*AIM OF THE TASK:*
Give back exactly the lines of the entries below from the line with "definition appearing in _tu_." to the line with "Throw a semantic error.", inclusive, and only those.

*MATERIAL FOR THIS TASK:*
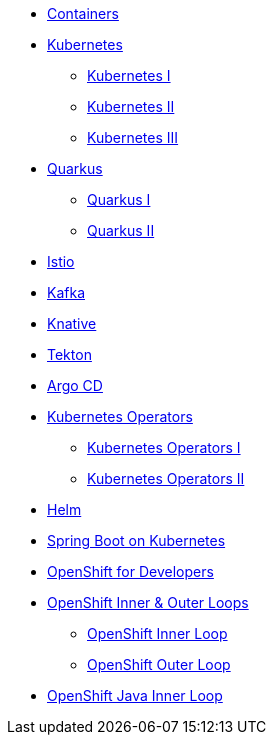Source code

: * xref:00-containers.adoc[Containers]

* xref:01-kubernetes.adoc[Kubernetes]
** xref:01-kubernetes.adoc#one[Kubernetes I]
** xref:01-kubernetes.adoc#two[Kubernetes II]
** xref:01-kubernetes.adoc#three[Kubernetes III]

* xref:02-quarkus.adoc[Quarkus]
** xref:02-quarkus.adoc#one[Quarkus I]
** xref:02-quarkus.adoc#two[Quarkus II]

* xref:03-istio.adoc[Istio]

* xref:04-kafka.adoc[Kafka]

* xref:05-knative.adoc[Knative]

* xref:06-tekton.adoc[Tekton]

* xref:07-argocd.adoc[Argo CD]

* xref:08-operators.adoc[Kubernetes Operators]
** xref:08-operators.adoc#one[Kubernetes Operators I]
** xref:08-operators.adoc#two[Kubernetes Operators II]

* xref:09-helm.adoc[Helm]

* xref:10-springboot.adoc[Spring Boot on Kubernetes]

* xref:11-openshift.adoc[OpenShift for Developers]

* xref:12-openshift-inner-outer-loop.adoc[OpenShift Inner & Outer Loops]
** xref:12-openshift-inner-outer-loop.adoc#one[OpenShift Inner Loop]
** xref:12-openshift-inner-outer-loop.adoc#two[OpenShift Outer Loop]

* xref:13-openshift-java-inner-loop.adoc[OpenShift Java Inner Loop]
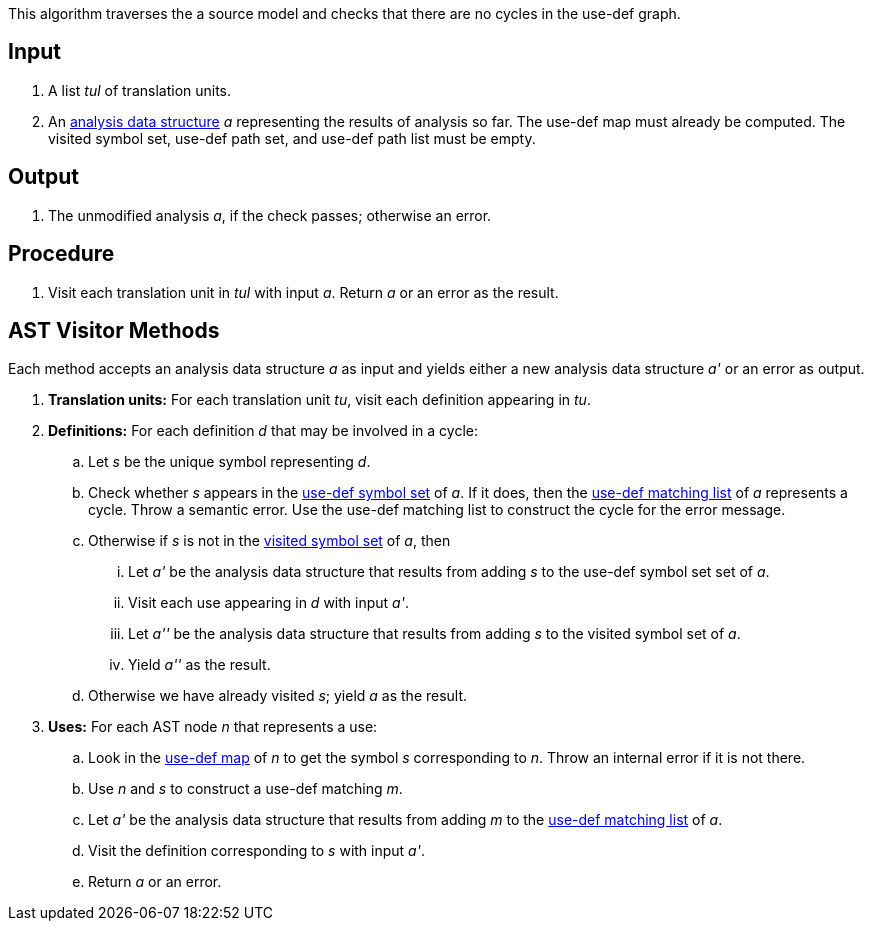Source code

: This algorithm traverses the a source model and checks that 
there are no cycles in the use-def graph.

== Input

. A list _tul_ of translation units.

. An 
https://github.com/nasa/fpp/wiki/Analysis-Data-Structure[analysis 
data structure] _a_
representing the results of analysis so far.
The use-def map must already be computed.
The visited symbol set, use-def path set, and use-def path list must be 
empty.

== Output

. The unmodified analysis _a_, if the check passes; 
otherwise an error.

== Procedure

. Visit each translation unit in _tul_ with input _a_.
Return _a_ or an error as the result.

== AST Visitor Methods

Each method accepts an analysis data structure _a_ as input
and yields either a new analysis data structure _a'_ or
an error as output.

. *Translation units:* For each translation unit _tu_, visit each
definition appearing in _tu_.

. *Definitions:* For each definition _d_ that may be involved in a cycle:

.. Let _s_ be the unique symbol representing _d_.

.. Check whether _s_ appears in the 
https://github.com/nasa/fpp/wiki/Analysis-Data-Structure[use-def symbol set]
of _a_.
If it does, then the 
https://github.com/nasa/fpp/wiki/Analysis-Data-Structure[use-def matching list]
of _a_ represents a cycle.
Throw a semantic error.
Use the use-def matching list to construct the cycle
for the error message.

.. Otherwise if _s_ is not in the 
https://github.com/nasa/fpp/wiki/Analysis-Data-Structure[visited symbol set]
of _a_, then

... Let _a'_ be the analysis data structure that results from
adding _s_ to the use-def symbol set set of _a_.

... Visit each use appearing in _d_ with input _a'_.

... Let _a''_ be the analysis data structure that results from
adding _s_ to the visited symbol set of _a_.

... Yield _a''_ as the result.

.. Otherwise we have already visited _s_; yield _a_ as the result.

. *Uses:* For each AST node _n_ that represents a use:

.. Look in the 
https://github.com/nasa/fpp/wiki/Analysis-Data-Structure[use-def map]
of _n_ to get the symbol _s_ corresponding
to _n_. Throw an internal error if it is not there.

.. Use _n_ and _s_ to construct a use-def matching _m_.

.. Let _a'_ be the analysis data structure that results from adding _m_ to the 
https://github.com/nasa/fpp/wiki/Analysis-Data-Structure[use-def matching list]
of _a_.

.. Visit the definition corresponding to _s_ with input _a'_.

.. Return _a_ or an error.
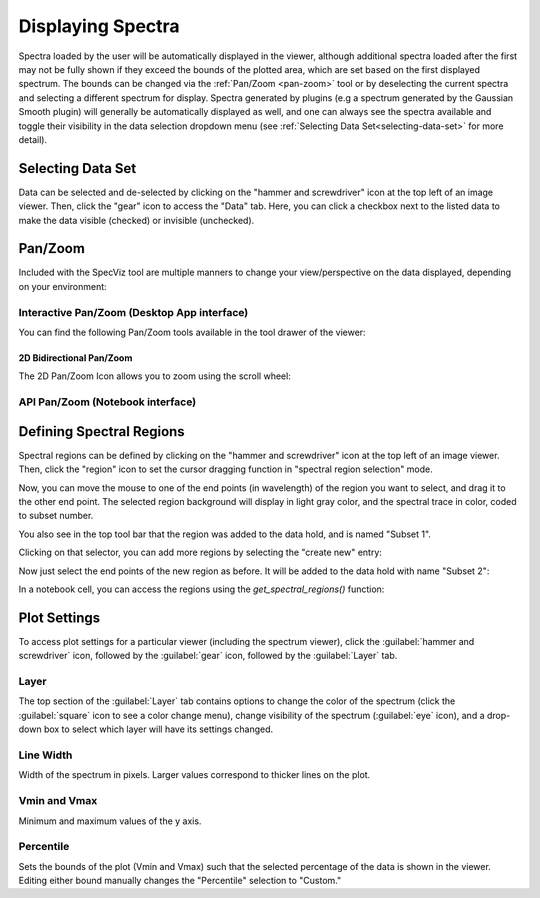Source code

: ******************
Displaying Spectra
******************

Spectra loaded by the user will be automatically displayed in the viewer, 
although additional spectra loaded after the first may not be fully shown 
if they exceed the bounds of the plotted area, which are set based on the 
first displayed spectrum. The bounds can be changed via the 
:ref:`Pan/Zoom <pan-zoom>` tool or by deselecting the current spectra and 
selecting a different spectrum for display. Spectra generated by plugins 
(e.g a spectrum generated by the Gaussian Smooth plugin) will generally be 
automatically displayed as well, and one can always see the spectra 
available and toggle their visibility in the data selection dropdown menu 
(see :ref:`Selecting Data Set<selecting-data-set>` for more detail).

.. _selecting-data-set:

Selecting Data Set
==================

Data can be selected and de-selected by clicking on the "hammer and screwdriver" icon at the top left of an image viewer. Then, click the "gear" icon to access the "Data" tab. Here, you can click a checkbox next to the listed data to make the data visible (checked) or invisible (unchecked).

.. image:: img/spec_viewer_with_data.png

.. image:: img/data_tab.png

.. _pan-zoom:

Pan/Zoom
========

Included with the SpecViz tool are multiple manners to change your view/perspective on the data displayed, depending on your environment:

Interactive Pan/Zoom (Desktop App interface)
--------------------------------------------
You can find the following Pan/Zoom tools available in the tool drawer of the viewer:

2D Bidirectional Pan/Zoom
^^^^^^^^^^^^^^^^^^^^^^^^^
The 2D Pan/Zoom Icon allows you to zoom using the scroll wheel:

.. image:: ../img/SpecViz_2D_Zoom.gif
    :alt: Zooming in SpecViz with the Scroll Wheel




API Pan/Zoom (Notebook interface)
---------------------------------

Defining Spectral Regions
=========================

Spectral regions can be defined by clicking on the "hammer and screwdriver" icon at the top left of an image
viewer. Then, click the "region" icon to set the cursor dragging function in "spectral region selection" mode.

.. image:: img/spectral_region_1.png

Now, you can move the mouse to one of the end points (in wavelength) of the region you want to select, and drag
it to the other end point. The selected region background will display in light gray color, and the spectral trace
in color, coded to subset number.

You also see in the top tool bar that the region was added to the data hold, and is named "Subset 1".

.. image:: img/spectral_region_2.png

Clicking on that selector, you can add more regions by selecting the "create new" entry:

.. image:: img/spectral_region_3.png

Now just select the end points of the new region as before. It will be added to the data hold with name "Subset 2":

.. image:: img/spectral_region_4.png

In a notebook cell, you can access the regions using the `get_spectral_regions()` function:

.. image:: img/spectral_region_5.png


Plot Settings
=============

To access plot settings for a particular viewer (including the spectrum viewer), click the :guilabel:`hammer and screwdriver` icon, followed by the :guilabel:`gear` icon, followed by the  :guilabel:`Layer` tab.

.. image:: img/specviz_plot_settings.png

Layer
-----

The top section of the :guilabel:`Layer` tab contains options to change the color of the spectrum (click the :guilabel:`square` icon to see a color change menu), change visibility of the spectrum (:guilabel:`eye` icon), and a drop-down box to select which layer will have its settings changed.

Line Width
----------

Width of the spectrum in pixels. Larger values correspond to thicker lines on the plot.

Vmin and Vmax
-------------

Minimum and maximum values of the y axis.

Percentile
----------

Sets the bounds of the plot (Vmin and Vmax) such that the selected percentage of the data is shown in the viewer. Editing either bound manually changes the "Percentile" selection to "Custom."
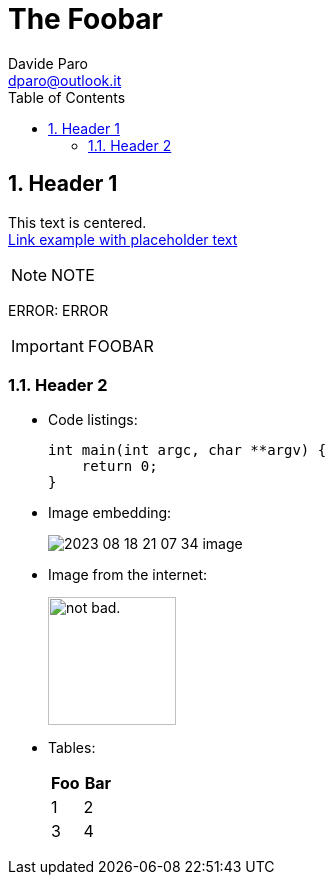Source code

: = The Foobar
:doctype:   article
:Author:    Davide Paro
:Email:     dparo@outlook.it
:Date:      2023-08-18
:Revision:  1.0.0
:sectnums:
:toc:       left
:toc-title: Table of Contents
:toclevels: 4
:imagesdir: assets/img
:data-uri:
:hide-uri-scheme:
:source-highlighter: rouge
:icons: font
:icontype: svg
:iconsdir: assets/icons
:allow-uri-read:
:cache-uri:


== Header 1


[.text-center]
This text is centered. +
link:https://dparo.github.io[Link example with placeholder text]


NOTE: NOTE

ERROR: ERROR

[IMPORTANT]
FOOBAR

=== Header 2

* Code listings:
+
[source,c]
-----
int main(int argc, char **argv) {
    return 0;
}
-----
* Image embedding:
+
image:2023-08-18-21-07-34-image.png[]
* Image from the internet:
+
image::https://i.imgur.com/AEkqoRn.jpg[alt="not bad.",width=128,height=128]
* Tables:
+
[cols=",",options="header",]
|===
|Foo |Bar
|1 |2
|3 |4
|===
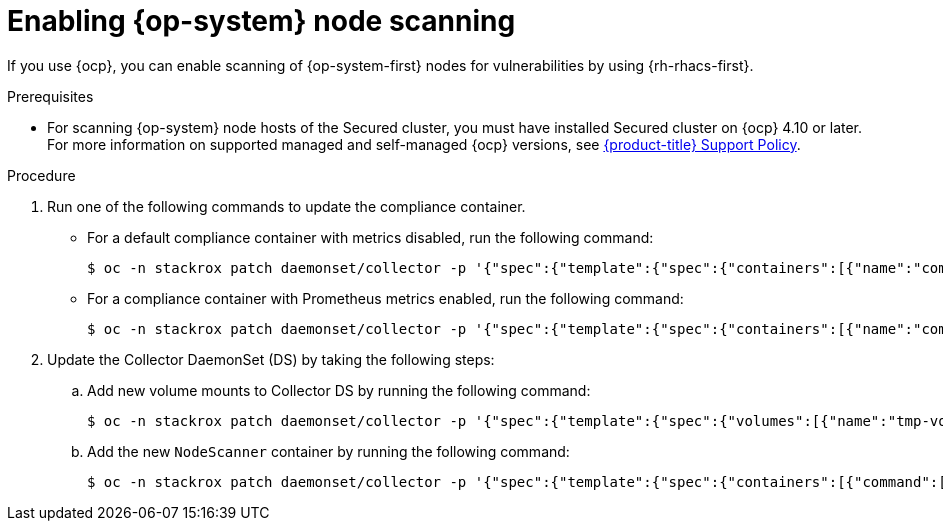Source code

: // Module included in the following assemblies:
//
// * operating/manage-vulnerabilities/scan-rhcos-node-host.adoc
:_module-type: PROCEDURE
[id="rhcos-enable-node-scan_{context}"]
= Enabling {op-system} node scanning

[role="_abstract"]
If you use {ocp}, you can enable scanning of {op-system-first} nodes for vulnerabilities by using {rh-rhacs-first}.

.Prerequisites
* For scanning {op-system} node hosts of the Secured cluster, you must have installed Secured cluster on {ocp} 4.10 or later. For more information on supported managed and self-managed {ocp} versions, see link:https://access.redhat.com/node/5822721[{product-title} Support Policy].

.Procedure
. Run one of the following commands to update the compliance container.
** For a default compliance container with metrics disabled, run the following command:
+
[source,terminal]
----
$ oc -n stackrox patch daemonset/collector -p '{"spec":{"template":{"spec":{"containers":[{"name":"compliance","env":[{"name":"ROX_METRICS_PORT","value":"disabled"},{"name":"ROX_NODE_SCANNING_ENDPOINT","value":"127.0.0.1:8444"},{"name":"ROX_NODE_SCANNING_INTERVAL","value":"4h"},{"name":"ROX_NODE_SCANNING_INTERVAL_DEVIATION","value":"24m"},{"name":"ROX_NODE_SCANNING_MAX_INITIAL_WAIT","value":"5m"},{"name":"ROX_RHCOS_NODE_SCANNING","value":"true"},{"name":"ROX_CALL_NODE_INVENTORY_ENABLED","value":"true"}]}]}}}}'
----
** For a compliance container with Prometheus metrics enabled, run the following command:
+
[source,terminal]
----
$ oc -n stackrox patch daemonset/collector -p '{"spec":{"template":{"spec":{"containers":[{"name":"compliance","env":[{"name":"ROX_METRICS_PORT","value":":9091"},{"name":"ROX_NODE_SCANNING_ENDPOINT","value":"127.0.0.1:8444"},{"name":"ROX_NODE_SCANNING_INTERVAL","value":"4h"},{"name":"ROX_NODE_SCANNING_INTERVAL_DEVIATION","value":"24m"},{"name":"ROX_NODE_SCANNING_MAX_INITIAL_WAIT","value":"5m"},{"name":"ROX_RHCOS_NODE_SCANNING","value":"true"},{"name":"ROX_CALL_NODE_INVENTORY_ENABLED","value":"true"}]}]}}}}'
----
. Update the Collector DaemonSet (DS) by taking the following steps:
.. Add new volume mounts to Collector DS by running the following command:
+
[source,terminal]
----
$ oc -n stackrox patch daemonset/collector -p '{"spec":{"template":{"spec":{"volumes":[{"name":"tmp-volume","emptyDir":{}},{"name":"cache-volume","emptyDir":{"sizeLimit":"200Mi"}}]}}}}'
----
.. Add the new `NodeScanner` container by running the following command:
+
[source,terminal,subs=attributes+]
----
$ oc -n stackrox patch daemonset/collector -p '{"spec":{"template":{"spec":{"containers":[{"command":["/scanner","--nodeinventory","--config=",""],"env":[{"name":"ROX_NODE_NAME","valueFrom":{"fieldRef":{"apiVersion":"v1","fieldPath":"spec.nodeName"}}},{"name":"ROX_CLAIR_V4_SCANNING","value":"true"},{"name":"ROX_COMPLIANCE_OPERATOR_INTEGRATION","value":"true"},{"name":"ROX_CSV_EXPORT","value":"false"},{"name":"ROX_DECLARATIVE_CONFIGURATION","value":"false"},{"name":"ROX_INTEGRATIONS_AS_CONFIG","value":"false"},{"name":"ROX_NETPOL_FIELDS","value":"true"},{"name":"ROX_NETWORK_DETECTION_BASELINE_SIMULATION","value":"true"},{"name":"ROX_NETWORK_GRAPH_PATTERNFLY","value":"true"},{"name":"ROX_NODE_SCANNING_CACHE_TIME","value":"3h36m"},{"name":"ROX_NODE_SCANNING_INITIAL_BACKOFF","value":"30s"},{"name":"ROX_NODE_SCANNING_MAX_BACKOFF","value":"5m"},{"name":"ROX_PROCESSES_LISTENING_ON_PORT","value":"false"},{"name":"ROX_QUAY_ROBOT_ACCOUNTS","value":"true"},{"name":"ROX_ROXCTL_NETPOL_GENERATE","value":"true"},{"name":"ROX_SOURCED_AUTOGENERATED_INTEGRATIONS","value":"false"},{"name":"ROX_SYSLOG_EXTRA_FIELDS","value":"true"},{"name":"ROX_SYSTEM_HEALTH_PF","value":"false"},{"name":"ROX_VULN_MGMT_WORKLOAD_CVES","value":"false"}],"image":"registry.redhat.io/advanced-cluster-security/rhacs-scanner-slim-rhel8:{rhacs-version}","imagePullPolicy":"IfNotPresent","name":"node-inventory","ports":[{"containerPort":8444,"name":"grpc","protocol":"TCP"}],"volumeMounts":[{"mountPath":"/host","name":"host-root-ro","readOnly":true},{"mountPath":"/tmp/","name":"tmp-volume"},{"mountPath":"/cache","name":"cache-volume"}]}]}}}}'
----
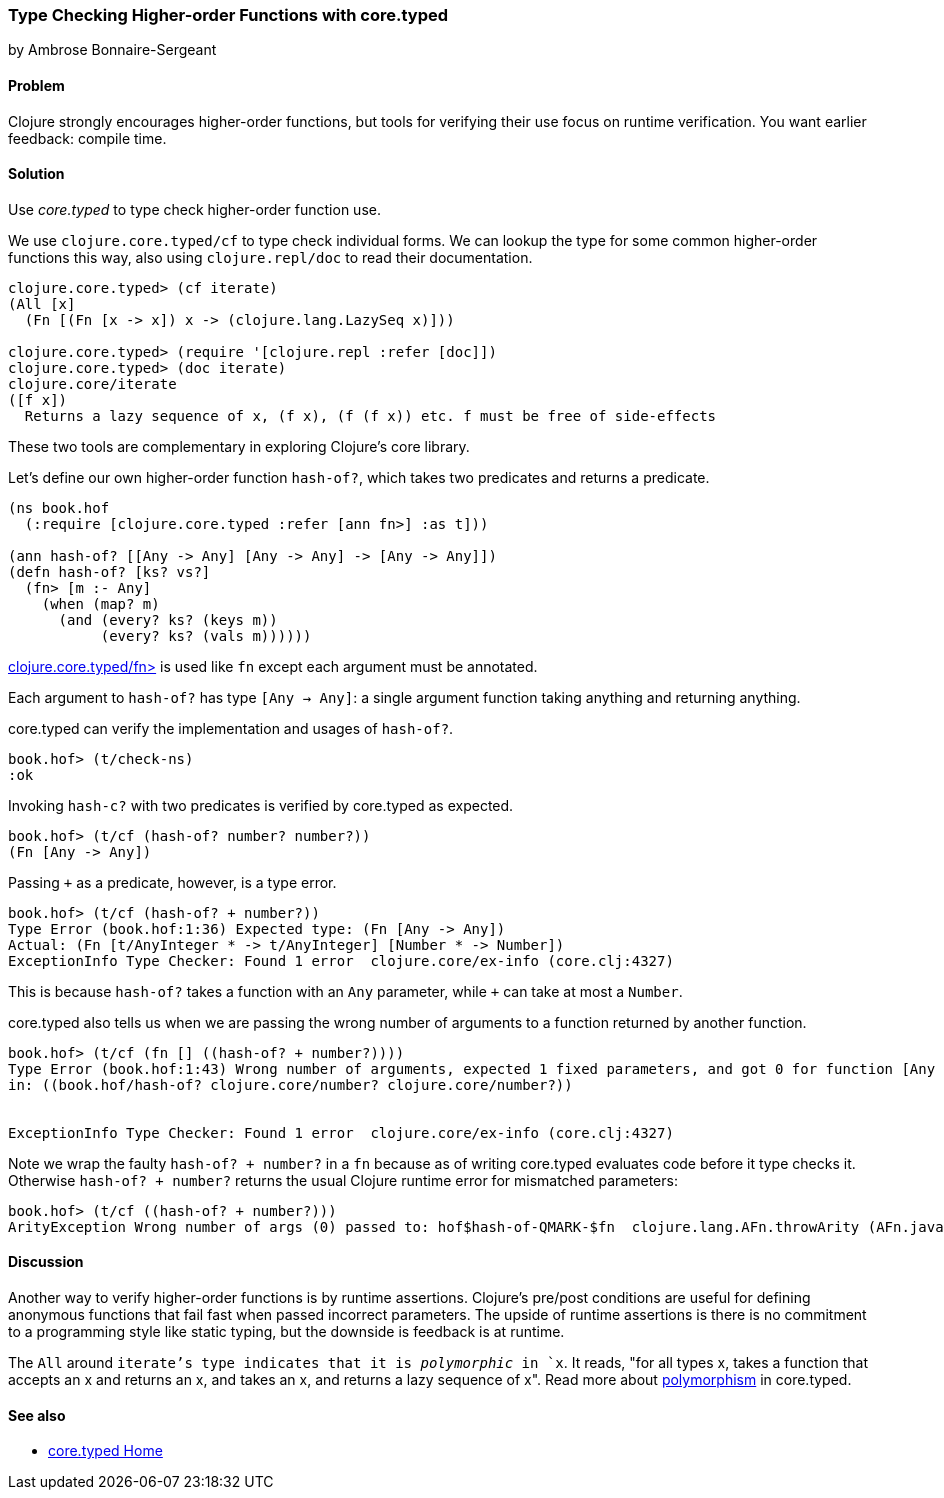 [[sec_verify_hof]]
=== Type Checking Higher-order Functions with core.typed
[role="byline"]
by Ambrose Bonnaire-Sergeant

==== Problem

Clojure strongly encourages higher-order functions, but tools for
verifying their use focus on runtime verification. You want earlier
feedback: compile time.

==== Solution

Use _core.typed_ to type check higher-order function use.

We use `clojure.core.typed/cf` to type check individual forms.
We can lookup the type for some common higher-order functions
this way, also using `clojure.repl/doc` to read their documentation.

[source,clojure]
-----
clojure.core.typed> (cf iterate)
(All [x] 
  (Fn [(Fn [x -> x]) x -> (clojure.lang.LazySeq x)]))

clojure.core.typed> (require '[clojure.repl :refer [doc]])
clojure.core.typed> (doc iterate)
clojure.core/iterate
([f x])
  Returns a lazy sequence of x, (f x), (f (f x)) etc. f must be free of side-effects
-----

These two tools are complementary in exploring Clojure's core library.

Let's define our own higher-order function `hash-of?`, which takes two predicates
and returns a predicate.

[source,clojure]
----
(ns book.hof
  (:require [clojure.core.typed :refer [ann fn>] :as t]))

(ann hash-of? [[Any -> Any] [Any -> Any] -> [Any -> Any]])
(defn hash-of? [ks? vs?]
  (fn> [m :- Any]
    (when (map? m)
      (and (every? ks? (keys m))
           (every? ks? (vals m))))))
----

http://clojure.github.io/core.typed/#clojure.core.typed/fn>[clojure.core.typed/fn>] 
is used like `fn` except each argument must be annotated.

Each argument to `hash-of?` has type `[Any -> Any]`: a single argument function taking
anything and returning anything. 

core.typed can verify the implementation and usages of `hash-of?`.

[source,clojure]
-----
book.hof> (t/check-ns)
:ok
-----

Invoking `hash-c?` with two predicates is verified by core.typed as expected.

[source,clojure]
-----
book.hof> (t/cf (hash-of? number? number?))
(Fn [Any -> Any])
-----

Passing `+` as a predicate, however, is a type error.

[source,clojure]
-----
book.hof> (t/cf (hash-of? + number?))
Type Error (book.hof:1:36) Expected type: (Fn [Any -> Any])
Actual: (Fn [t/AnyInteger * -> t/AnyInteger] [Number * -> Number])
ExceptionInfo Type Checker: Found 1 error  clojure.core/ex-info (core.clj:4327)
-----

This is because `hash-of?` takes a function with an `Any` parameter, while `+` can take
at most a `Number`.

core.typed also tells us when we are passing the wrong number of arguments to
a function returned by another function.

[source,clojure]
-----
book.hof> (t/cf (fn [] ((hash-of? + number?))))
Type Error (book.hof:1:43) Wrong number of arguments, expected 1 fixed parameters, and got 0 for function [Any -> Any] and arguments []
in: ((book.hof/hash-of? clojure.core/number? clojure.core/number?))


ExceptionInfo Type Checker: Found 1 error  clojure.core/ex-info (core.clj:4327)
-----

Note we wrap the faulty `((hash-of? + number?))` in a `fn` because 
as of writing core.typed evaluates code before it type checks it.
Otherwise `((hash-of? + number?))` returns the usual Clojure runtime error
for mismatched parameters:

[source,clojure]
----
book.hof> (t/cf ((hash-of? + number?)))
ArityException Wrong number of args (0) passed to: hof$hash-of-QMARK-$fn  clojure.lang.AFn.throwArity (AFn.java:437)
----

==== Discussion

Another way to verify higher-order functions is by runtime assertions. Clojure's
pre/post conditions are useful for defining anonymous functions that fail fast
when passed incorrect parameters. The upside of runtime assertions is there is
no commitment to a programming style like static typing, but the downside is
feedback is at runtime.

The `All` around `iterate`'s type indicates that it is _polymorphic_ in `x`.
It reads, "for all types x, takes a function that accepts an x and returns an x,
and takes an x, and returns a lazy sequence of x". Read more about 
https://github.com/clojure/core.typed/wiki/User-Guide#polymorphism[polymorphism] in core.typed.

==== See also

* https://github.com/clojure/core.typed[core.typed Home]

*WRITTEN ANSWER:*
definition appearing in _tu_.

. *Definitions:* For each definition _d_ that may be involved in a cycle:

.. Let _s_ be the unique symbol representing _d_.

.. Check whether _s_ appears in the 
https://github.com/nasa/fpp/wiki/Analysis-Data-Structure[use-def symbol set]
of _a_.
If it does, then the 
https://github.com/nasa/fpp/wiki/Analysis-Data-Structure[use-def matching list]
of _a_ represents a cycle.
Throw a semantic error.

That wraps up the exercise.